A Beckham Law não isenta o seu salário estrangeiro de tributação em Espanha. O Artigo 93.2.a considera todos os rendimentos do trabalho auferidos durante o regime como obtidos em território espanhol. O seu salário dos EUA ou do Reino Unido está sujeito a IRPF de 24% desde o primeiro euro.
O que este regime protege são os rendimentos estrangeiros não provenientes de trabalho. Dividendos, juros, mais-valias e rendimentos de propriedades no estrangeiro ficam fora do âmbito do IRPF enquanto estiver abrangido por este regime. Também fica dispensado da obrigação de apresentar o Modelo 720, e o imposto sobre o património aplica-se apenas aos ativos em Espanha.
Assim, os benefícios fiscais são reais. São diferentes do que a maioria dos guias descreve.
Quem pode optar por este regime e quem não pode
Deve ter sido não residente em Espanha nos cinco anos fiscais anteriores à mudança, e a mudança deve ser motivada por uma atividade qualificada.
| Perfil |
A Beckham Law está disponível? |
| Colaborador de empresa estrangeira, com este visto |
Geralmente sim |
| Administrador de empresa, com menos de 25% numa sociedade de gestão de ativos |
Sim, sujeito a condições |
| Fundador com uma empresa inovadora certificada pela ENISA |
Sim |
| Profissional altamente qualificado ao serviço de startups certificadas ou em I&D |
Sim, sujeito a condições de rendimento |
| Autónomo comum, registo padrão de trabalhador independente |
Não |
Esta última linha é a armadilha. A via do trabalhador independente que resolve o problema da segurança social para muitos americanos é a mesma que fecha a porta à taxa flat. Os trabalhadores independentes comuns pagam IRPF progressivo segundo a tabela geral, acrescido das contribuições como trabalhador independente.

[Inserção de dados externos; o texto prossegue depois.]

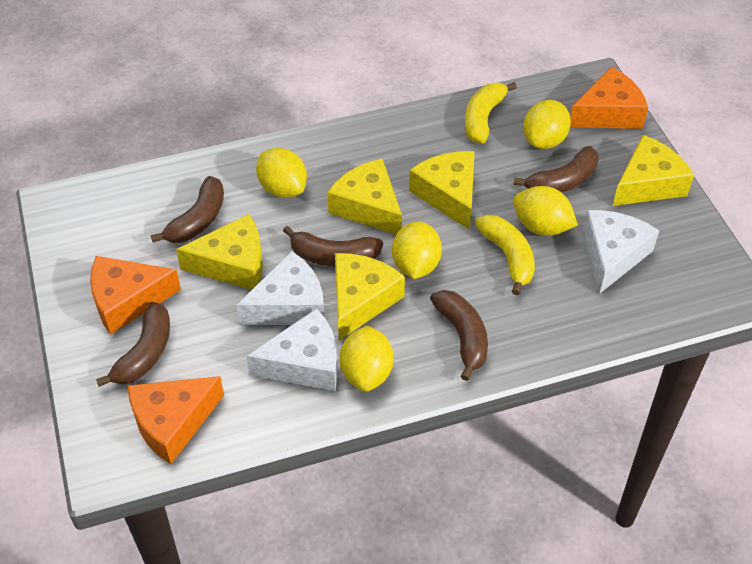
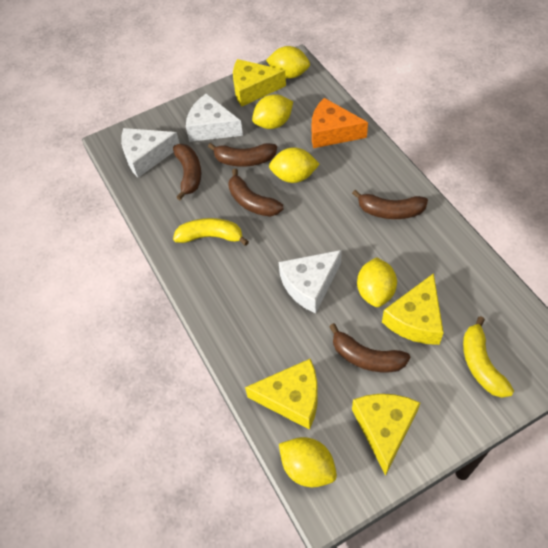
orange cheese: 3 -> 1
yellow cheese: 5 -> 4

Ninguém deve escolher a sua via de imigração sem avaliar este custo.
O prazo que não pode ser prorrogado
Deve eleger o regime fiscal apresentando o Modelo 149, no prazo de seis meses a contar da sua inscrição na Segurança Social espanhola, ou da documentação que lhe permita manter a cobertura no país de origem.
O prazo não conta a partir da sua chegada, da data do contrato ou do primeiro dia de trabalho. A doutrina administrativa já se pronunciou a favor da data de inscrição. Isto é relevante para trabalhadores independentes, cuja inscrição no RETA pode ocorrer semanas após a chegada.

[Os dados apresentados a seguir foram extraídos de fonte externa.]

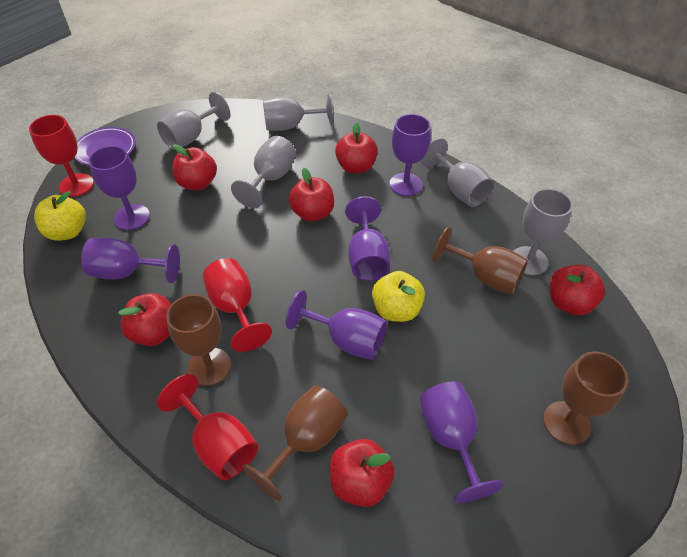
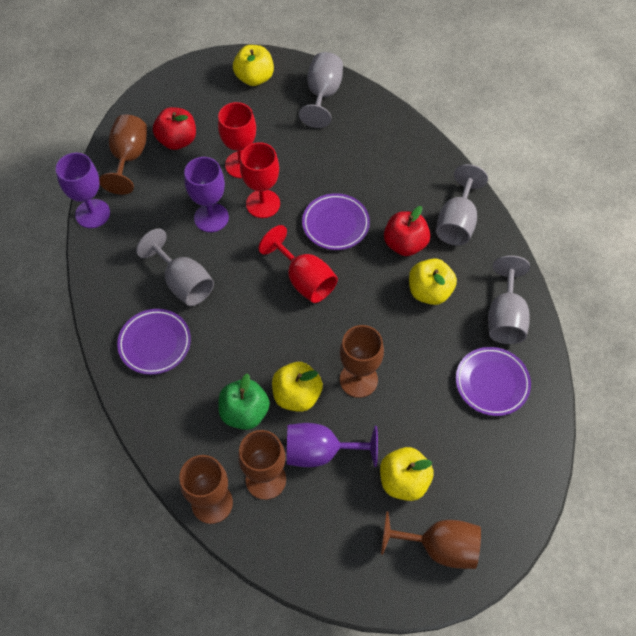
brown goblet: 4 -> 5
green apple: 0 -> 1
grey goblet: 5 -> 4
purple goblet: 6 -> 3
purple plate: 1 -> 3
red apple: 6 -> 2
yellow apple: 2 -> 4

O prazo é absoluto. Não há prorrogações nem força maior. Um Modelo 149 apresentado um dia depois é tratado como nunca apresentado. Após a adesão, passa a apresentar anualmente o Modelo 151 em vez da declaração de IRPF comum.
Ano sete
O regime tem a duração do ano de chegada mais cinco anos, ou seja, seis anos fiscais no total. A 1 de janeiro do ano sete, torna-se um residente fiscal comum, com tributação sobre rendimentos globais, imposto sobre o património e obrigação de apresentar o Modelo 720 a entrar em vigor de uma só vez.

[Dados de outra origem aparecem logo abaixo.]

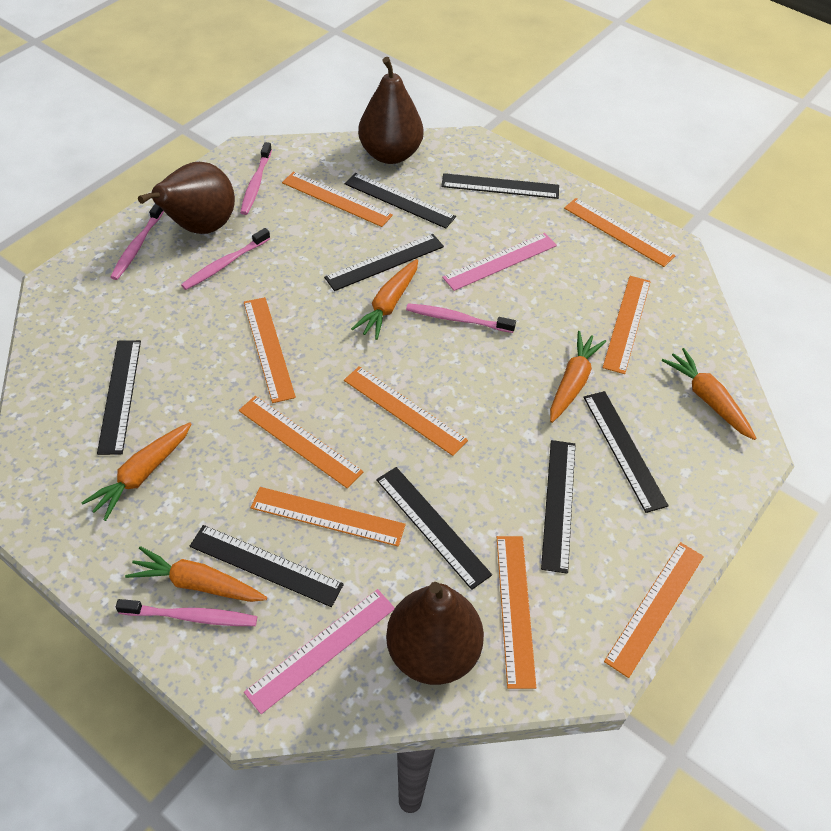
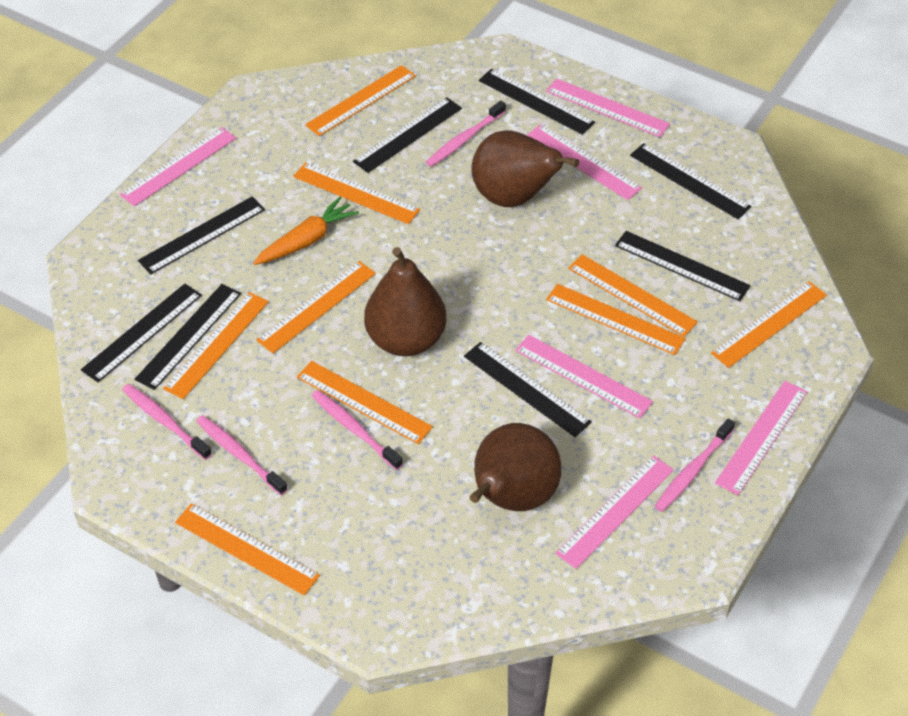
orange carrot: 5 -> 1
pink ruler: 2 -> 6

Se isto for relevante para si, é uma conversa a ter no quarto ano.
Se for cidadão dos EUA
Continua a apresentar a declaração federal dos EUA, independentemente do local onde reside. A Exclusão de Rendimentos Estrangeiros e o Crédito Fiscal Estrangeiro interagem de forma complexa com a taxa flat espanhola, e errar nesta matéria tem custos elevados em ambas as direções. Fale com um CPA dos EUA especializado em declarações para expatriados.